**Text**
Die Eintrittkarten ins Reich des Euro gingen weg wie warme Semmeln. Bundesbankpräsident Ernst Welteke:

"Wunderbar, wir sind bald ausverkauft, wenn das so weiter geht. Nein, es ist schon erstaunlich, wie groß der Andrang ist. Und das straft alle Lügen, die gesagt haben: Die Euroeinführung stößt auf große Skepsis bei der Bevölkerung. Das genaue Gegenteil sieht man hier."

Mit der Bargeldausgabe war die Europäische Währungsunion vollendet, ein wirtschaftliches und politisches Großprojekt der europäischen Integration:

1992 hatte der damalige Bundeskanzler Helmut Kohl den Fahrplan zur Gemeinschaftswährung unterschrieben. 1997 sagte er beim Festakt zur Gründung der Europäischen Zentralbank EZB:

"Mit dieser Währung, mit diesem Euro wird sich ein neues, uns völlig unvertrautes Gefühl der Zusammengehörigkeit entwickeln. Europa wird für die Menschen überall in Europa ganz praktisch erfahrbar sein."

In Deutschland waren freilich viele Fachleute skeptisch, etwa bei der Deutschen Bundesbank, weil der Währungsunion keine politische Union vorausgegangen war. Viele Menschen fürchteten sich auch vor Preiserhöhungen. Bundesfinanzminister Theo Waigel beschwichtigte:

"Die D-Mark verschwindet nicht, sondern im Grunde wird das deutsche System, die deutsche Institution, die deutsche Stabilität und auch das Währungssystem in ganz Europa eingeführt."

**Aufgabe 1**
Nenne alle Personen, die im Text über die Euro-Einführung mit Namen vorkommen, und gib jeweils das Amt an, das der Text ihnen zuschreibt.
**Aufgabe 2**
Schreibe den Text über die Euro-Einführung im Anschluss an das Zitat von Theo Waigel weiter.

**Ausgewählte Datensätze**
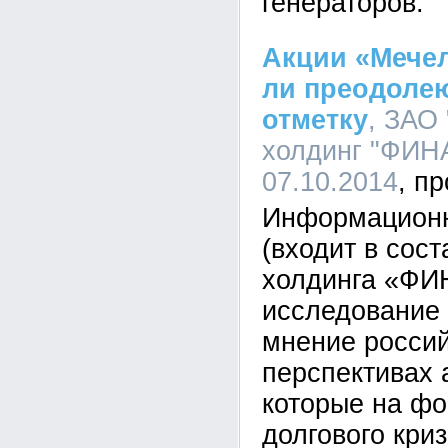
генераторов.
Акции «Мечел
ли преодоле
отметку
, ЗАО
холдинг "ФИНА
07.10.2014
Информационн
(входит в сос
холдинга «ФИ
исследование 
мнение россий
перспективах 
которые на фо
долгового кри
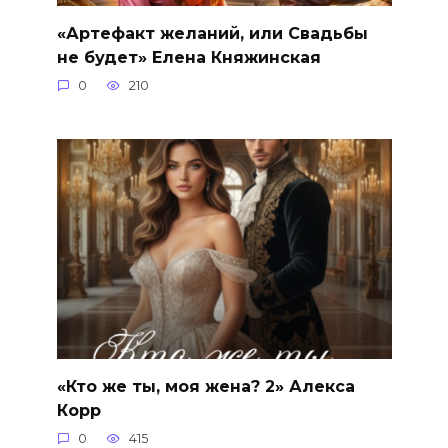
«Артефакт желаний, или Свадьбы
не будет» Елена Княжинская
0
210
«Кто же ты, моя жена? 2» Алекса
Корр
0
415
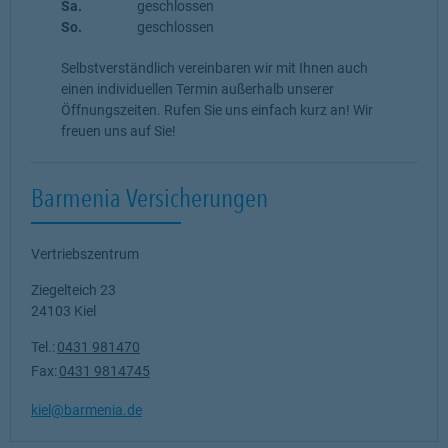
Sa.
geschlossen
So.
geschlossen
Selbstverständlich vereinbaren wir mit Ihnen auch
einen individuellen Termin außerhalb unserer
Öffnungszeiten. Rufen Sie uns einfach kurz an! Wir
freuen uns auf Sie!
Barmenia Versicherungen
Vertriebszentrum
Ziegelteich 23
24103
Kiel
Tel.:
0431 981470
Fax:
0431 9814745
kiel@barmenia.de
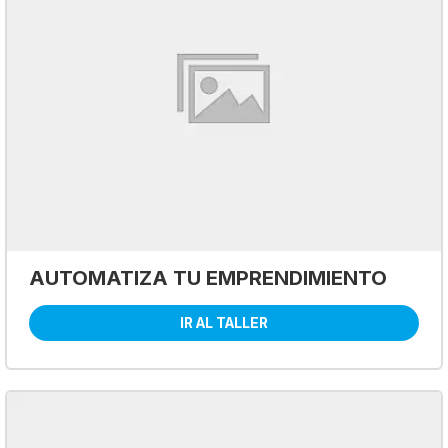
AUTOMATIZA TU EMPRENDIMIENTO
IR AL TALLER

--

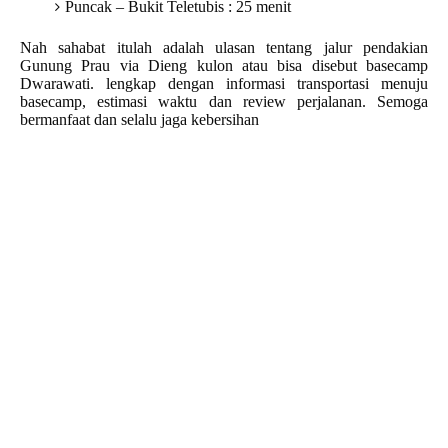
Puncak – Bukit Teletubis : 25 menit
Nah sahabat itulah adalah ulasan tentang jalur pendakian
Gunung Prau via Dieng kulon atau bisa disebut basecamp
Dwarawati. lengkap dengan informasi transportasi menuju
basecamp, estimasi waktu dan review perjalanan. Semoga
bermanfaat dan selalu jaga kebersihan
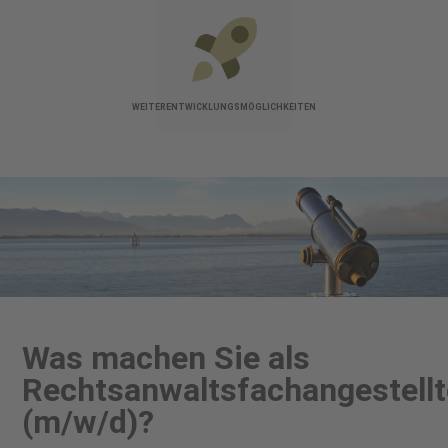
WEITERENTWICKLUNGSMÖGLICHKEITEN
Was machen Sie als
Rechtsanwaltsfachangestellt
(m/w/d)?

**Antwort 1**
- Ernst Welteke: Bundesbankpräsident
- Helmut Kohl: damaliger Bundeskanzler
- Theo Waigel: Bundesfinanzminister

**Antwort 2**
Länder, die unter hohen Zinsen litten, Italien oder Spanien zum Beispiel, hofften auf mehr Wirtschaftswachstum durch niedrigere Zinsen, die deutsche Wirtschaft versprach sich bessere Geschäfte durch einen stabileren Wechselkurs. Zunächst ging die Rechnung auf: Länder wie Spanien oder Irland boomten, auch der deutsche Export kam - etwas später - in Schwung. Doch eine Währungsunion funktioniert auf längere Sicht nur, wenn Löhne, Preise und Staatsschulden in den Mitgliedsländern nicht auseinanderdriften. Genau das passierte aber. Ökonom Heiner Flassbeck:

"Deutschland hat unmittelbar nach Beginn der Währungsunion angefangen, über relative Lohnsenkungen, also Zurückbleiben der Löhne hinter der Produktivität, ein bestimmtes Konzept zur Bekämpfung der Arbeitslosigkeit umzusetzen. Und andere in Südeuropa, Spanien, Portugal, Griechenland, Italien, haben lustig auf Teufel komm raus die Löhne erhöht, und das geht natürlich nicht."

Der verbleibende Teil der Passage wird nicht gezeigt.